A legislação básica inclui normas da Constituição Federal, Código de Ética Médica, Estatuto do Idoso e resoluções do Conselho Federal de Enfermagem, que garantem direitos, segurança e confidencialidade do paciente.
É importante lembrar que cada hospital possui políticas internas de acompanhamento, definindo horários de visita, número de acompanhantes, normas de higiene e protocolos de segurança.

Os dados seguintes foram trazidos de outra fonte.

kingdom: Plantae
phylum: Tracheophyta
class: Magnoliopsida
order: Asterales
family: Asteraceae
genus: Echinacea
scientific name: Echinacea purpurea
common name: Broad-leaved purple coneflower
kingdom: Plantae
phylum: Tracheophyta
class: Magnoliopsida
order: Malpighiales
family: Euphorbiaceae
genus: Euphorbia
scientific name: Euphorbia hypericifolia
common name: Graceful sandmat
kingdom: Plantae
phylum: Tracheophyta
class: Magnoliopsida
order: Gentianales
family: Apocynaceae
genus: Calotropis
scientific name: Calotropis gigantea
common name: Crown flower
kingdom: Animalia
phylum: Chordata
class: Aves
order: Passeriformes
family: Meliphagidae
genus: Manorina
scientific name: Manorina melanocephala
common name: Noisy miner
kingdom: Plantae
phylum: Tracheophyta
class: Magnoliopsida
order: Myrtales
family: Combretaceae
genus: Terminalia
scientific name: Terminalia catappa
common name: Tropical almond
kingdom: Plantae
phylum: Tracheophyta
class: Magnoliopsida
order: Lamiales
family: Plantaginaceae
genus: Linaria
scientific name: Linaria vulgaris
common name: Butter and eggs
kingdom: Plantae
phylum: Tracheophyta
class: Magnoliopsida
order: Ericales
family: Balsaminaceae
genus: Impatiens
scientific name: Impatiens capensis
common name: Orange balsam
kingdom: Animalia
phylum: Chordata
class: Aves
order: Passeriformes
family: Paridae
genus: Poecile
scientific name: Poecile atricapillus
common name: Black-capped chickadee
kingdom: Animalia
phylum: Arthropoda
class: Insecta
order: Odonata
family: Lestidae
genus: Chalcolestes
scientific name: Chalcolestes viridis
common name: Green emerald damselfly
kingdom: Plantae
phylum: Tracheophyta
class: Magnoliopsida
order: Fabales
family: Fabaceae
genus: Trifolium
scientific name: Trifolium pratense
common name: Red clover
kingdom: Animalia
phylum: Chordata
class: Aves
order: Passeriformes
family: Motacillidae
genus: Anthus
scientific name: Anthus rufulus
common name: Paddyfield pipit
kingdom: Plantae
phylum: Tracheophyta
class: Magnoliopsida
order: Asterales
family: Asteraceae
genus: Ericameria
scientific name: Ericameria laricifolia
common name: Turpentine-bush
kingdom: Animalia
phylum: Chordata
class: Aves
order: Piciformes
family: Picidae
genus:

O acompanhante hospitalar deve:
- Conhecer essas políticas e seguir rigorosamente as regras do hospital.
- Informar o paciente e familiares sobre direitos e restrições de maneira clara, sem interpretar ou modificar normas.
- Garantir que qualquer orientação ou procedimento esteja dentro do permitido, evitando conflitos com a equipe ou violação de direitos.
Ao respeitar os direitos do paciente, a legislação e as políticas institucionais, o acompanhante hospitalar contribui para um ambiente seguro, ético e humanizado, fortalecendo a confiança entre paciente, familiares e equipe de saúde. Essa postura é essencial para oferecer cuidado de qualidade e promover a dignidade de todos durante a internação.